もしそんなことになったら人も不幸ですし魚も浮かばれない。“だったら獲るな”と魚は云うでしょう。そもそも人に食べられるために生まれてきたのではないのですから。

 では、どうすれば良いのでしょうか?

我々の先達には、大切な素材を自ら目利きし素材ごとに最適な料理と保存を行ない全てを美味しく食べ切る知恵と技術がありました。そこには美味しさへの探究と同時に命を頂いているという感謝の気持ちがあり、それが代々伝承されるうちに日本は世界屈指の魚食国家になったのだと思っております。
 ならば現代人とて、人が生きるために必要な資源だけを遠慮がちに頂戴し、その素材価値を損なわず或いは付加価値を上乗せし美味しく食べ切る(=廃棄しない)、を実現することが命を頂いている側の最低限のマナーであり魚食の作法かと。
 即ち天然産品に対して無理・無茶を云わない、やらない。資源量や素材価値を犠牲にし無駄なコストを掛けてまで特定の食材を追い求める必要はなく、むしろ今獲れる魚を知恵と技術で美味しく上手に頂く。 人の我儘を食材に強いるのではなく、食材の特性を受け入れる。それが食育だと考えます。

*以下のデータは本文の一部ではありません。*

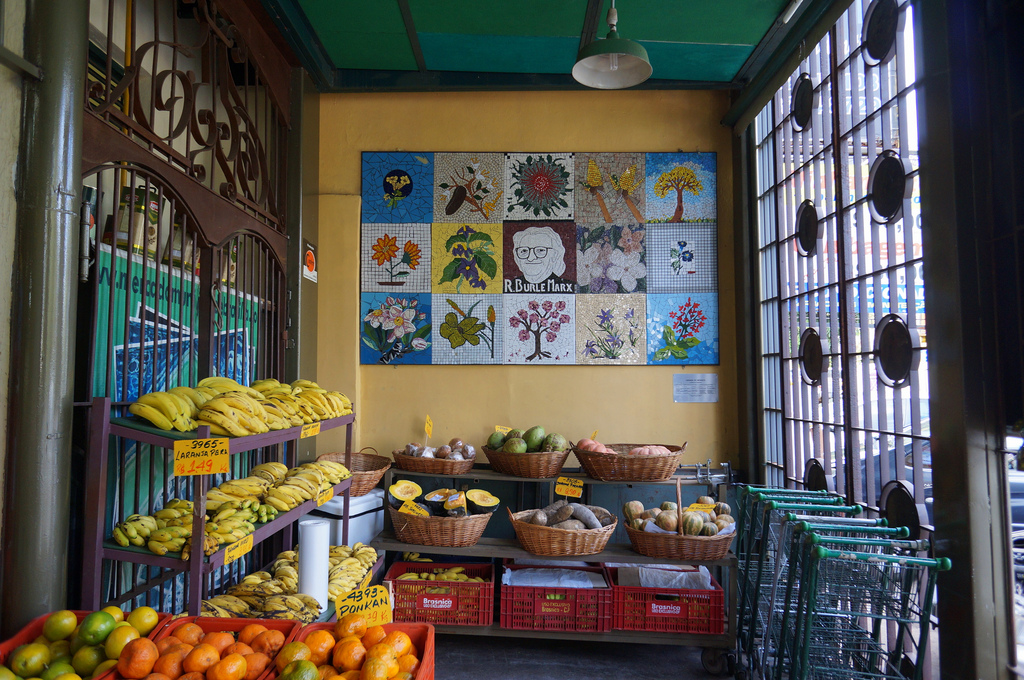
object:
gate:
[751, 0, 932, 529]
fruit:
[622, 496, 734, 537]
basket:
[622, 477, 735, 560]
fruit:
[515, 500, 613, 531]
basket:
[506, 504, 618, 556]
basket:
[388, 502, 494, 548]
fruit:
[388, 479, 501, 516]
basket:
[480, 441, 571, 479]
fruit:
[487, 425, 567, 453]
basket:
[392, 448, 475, 475]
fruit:
[405, 438, 476, 460]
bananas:
[129, 386, 206, 432]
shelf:
[109, 412, 356, 455]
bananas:
[242, 498, 279, 523]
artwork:
[361, 151, 722, 365]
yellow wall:
[299, 91, 740, 470]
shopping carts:
[710, 482, 953, 679]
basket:
[258, 622, 434, 678]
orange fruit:
[274, 614, 416, 680]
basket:
[99, 615, 299, 679]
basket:
[0, 609, 172, 680]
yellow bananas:
[129, 377, 353, 437]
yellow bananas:
[170, 542, 376, 627]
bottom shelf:
[198, 542, 382, 624]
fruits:
[121, 621, 283, 679]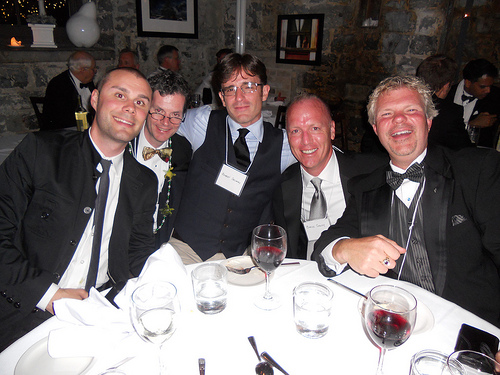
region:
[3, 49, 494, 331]
five guys posing for a photo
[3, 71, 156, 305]
a guy with a black tie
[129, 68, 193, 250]
a guy with glasses and a gold bowtie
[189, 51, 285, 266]
a man wearing a tie and a vest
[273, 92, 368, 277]
a man with a gray tie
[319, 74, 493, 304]
a blonde man with a striped bowtie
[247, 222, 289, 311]
a glass of wine that is half full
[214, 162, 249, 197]
name tag the man in the center is wearing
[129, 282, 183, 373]
an empty wine glass on the table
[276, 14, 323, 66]
a photo on the wall behind the men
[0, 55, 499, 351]
People looking at camera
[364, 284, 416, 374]
A glass of wine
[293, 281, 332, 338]
A cup of water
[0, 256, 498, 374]
The table is round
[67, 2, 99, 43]
A bulbous white object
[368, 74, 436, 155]
The man is smiling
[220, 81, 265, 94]
The man has glasses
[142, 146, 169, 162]
The tie is yellow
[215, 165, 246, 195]
The tag is white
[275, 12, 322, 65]
Picture on the wall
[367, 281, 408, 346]
The wine is red.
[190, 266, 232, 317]
The liquid inside the glass is clear.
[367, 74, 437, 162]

あれ? なんだか思想啓蒙っぽくなってきてしまいました。そんなつもりは毛頭ございません。大変失礼致しました。
魚と人の良い関係を純粋に願っているだけでございます。

情報と技術と相互理解と約束に裏打ちされた、生産・加工・流通・消費のスマートリレー。それが醸成されてゆけば自ずと魚食ファンが増え、魚の消費も生産も健全に回復して参りましょう。 当社はその一担い手になりたいと思っております。